Health Insurers Spending Millions to Comply with Reform Legislation

Health insurers are spending tens of millions, are overhauling health plans they offer and reconfiguring their technology used to assist customers to comply with federal health reform laws passed in March.

Source: Source: The Hartford Courant | Published on September 27, 2010

This past Thursday was a major deadline, ushering in new mandated benefits for consumers. Insurers now pay for the full cost of preventive services such as mammograms and colonoscopies. They also must accept children regardless of their medical conditions, as well as waive the cash spending limits they had on customers for each year and for each person's lifetime.

"The removal of cost share on preventive services was a major change that impacted a lot of plans," said ConnectiCare spokesman Stephen Jewett. "That's a broad one. ... I suspect it impacted a lot of different plans at a lot of different insurance companies."

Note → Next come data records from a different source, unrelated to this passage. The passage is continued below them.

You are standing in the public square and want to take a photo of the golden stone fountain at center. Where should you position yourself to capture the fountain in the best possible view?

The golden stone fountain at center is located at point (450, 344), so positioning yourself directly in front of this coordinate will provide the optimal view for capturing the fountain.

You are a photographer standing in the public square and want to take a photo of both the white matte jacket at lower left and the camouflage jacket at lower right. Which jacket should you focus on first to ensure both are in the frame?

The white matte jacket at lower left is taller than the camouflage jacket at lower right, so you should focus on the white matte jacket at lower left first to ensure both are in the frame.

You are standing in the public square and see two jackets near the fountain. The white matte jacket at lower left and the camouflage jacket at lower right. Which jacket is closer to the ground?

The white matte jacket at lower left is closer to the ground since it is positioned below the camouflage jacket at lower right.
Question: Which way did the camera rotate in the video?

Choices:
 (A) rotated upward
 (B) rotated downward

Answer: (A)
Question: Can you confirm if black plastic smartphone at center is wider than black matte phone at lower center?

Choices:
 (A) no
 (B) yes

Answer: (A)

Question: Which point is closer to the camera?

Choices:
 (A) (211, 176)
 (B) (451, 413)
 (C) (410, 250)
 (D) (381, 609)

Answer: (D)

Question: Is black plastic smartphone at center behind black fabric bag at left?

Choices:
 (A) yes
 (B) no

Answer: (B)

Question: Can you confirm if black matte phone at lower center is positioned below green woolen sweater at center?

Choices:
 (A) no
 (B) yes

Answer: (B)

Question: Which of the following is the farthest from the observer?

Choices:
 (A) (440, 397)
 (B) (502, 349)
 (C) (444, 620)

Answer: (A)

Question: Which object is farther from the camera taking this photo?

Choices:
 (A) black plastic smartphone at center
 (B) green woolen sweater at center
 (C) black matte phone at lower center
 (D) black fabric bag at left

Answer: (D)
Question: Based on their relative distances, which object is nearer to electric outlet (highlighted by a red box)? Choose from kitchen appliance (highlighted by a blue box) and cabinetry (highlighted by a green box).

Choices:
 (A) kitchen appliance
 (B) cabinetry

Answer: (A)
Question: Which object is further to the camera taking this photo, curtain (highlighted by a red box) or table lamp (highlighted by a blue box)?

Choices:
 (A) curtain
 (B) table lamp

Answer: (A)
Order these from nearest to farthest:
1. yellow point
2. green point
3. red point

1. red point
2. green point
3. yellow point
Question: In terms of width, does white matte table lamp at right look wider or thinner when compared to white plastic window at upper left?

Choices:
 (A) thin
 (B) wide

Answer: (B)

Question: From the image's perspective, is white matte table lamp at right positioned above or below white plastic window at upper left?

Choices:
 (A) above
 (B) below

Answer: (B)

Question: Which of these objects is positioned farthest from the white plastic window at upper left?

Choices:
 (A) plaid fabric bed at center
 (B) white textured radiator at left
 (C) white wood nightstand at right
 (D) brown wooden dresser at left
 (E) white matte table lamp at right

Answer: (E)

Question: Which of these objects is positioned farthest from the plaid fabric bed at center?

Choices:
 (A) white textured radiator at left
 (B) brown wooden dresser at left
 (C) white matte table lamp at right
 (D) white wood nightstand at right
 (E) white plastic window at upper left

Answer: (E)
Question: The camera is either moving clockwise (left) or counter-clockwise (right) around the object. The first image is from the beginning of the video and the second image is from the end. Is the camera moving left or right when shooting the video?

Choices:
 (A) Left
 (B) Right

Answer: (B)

The public's first glimpse of changes related to reform was a batch of proposed rates announced in recent weeks -- increases of much more than 20 percent in some cases -- for health plans sold directly to individuals and families. Those rates take effect Oct. 1, and primarily affect new customers to the individual market. Rates for 2011 are expected in October and November.

But behind the scenes at insurance companies such as Aetna, CIGNA Corp., ConnectiCare and UnitedHealth Group, the work has been, as Hartford-based Aetna spokeswoman Susan Millerick said, "a very big, very complex job."

"The work is being managed at very senior levels in the organization and is being supported by hundreds of business and IT employees," Millerick said. "We estimate they have spent thousands of hours completing this work. For example, just providing the necessary information for the Web portal alone took 500 hours."

At Philadelphia-based CIGNA Corp., which has major operations in Bloomfield, the company is spending $20 million in reform-related expenses that include additional technology investments, as well as efforts to meet tax policies and benefit requirements, said company spokeswoman Gloria Barone.

CIGNA created a reform-implementation team shortly after the law was passed, which meets regularly to study how the law will affect CIGNA and its customers.

"We began having monthly webinars with clients to understand their needs and to explain the legislation and regulatory requirements, with as many as 3,000 clients calling in for these sessions," Barone said.

UnitedHealth Group also made changes, some in advance of the requirements, such as allowing young adults up to 26 to stay on their parents' plan and in some preventive services, said company spokeswoman Cheryl Randolph.

The next obvious hurdle for health insurers will be submitting 2011 rates to state regulators. A higher price on premiums will almost certainly stir up several debates -- with consumer advocates and the federal government over the cost of adding benefits related to reform, and with hospitals and doctors about how much rates are influenced by rising medical costs.

Additionally, health insurers are facing a requirement starting next year that they must pay 80 cents on medical expenses -- as opposed to insurance administration and profits -- for every dollar they earn in premiums on policies sold directly to individuals and families. For group plans, such as those offered by companies to their workers, insurers will have to pay 85 cents per dollar collected in premiums.

If health insurers don't spend the minimum amount on medical expenses, they may end up having to mail a rebate to customers in 2012.

To comply, insurers will surely have to cut costs. An unintended consequence could be the wellness programs and other health programs that insurers offer, said Jewett, the ConnectiCare spokesman.

"I don't want to say definitively that we're going to cut those services," Jewett said. "But I will say that we're in a position right now of evaluating places where we may need to cut our administrative costs, which include, right now, all our customer service, all our care coordination, all the specialty medical programs that we run. That is what constitutes administrative services within a health insurance plan."